My first go round for the color on this piece had the face and hose a bit darker. The face was also more saturated. But when I checked it in black and white for value, I saw that it needed more contrast. So the background got darker, and the face went lighter and the hose lighter and more orange. Honestly, I liked the hose better when they were cooler and darker, but I didn't want them to go pink when lightened. And I find that this is a frequent quandary: saturated colors appear to create more value contrast than they actually do, but when you go back and adjust the value so that they look contrasty enough in black and white, they don't have quite the same appeal in color.
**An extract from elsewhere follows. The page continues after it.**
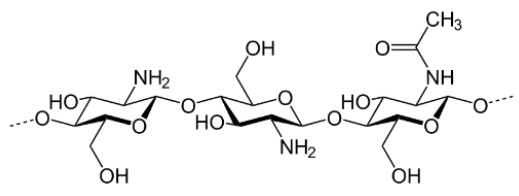
Figure 1 . Chemical structure of chitosan . Figure 1. Chemical structure of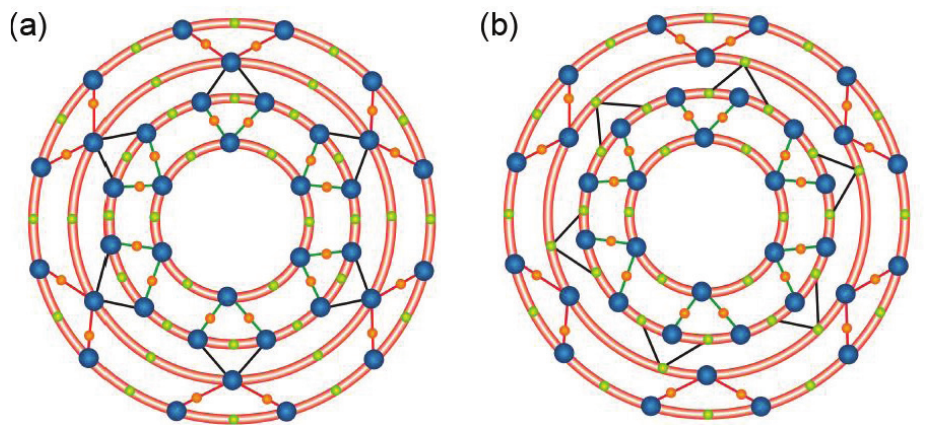
Figure 2: (a) First metal-organic framework (MOF1 (t) for t = 2); (b) Second metal-organic framework (MOF2 (t) for t =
Maybe I should go back and post the original so you can see what I'm talking about. I liked the original red better. Still saturated, but the contrast is more because of saturation than value.
My other reservation was that I thought the pose itself might need some adjustments, mostly to her right hand (I think it should be more pointed at us) and foot (higher to emphasize running or skipping). But I wanted to do a quick piece, so posted it as it was.
And I have done other pieces that were almost all scanned textures, but this time wanted to try mostly bold brushwork. That was part of the "style trial."
Posting a process might be a good idea, but I can tell you why I am slow. For one thing, I am having lots of Wacom/Photoshop problems at present, but I also have trouble dealing with all the layers, despite creating folders and subfolders and color codes. When the file gets bogged down and develops too many PS quirks, I tend to choose the layers I like at the moment and jump to a new document, but save the old one in case I want to go back. It's a mess! "Thing wanted, always buried!"
In addition, I usually try to get the anatomy reasonably correct because it can be so expressive, but it's not easy without a model. I use reference, but of course in the end there's no substitute for one's own knowledge and judgment. And I admit that in this case, the frontal nature of the pose may be causing some of the ambiguity.
I am still working out my process, trying different brushes and approaches. It's only natural that this takes longer. There's a lot of pulling out a piece the next day and being underwhelmed with it, which is why I'm trying to post here more often.
And lastly, there's just life. Among other things, I've been teaching a lot of English lately.
@robgale and @chrisaakins I do like the idea of graphic novels! This is very different from my old oil painting style, but I like the idea of something that is more clean and design-y. I don't know which will win out or whether they will somehow combine!
@JennyJones I drew a sketch from memory, then started in with the color, then added the lines on top. I don't think there's anything magic for me about doing the color before the lines, but maybe because I am a painter I wanted to see how the big shapes were going to play out before adding the final lines. In theory I would like to be able to do traditional brushwork like Yuko Shimizu or Sidney Smith, but in real life it's all Photoshop and not nearly at their stratospheric level .
@nyrrylcadiz Huh! I don't know that I could ever do anything "of the moment" color-wise, but see my note to Gary above about saturation. I have always liked the way things look at night when artificial lights are shining on the street. And I think it's interesting that you liked her eyes, because it's the first time I've ever done eyes that were more black dots than real eyes. They look sort of primitive, but I actually did them over several times before I liked them.
Thanks so much for your feedback! Now I'm going to go back and try to finish the more rendered piece I was working on with the girl, dog and sausages. Version...gee, I've lost count!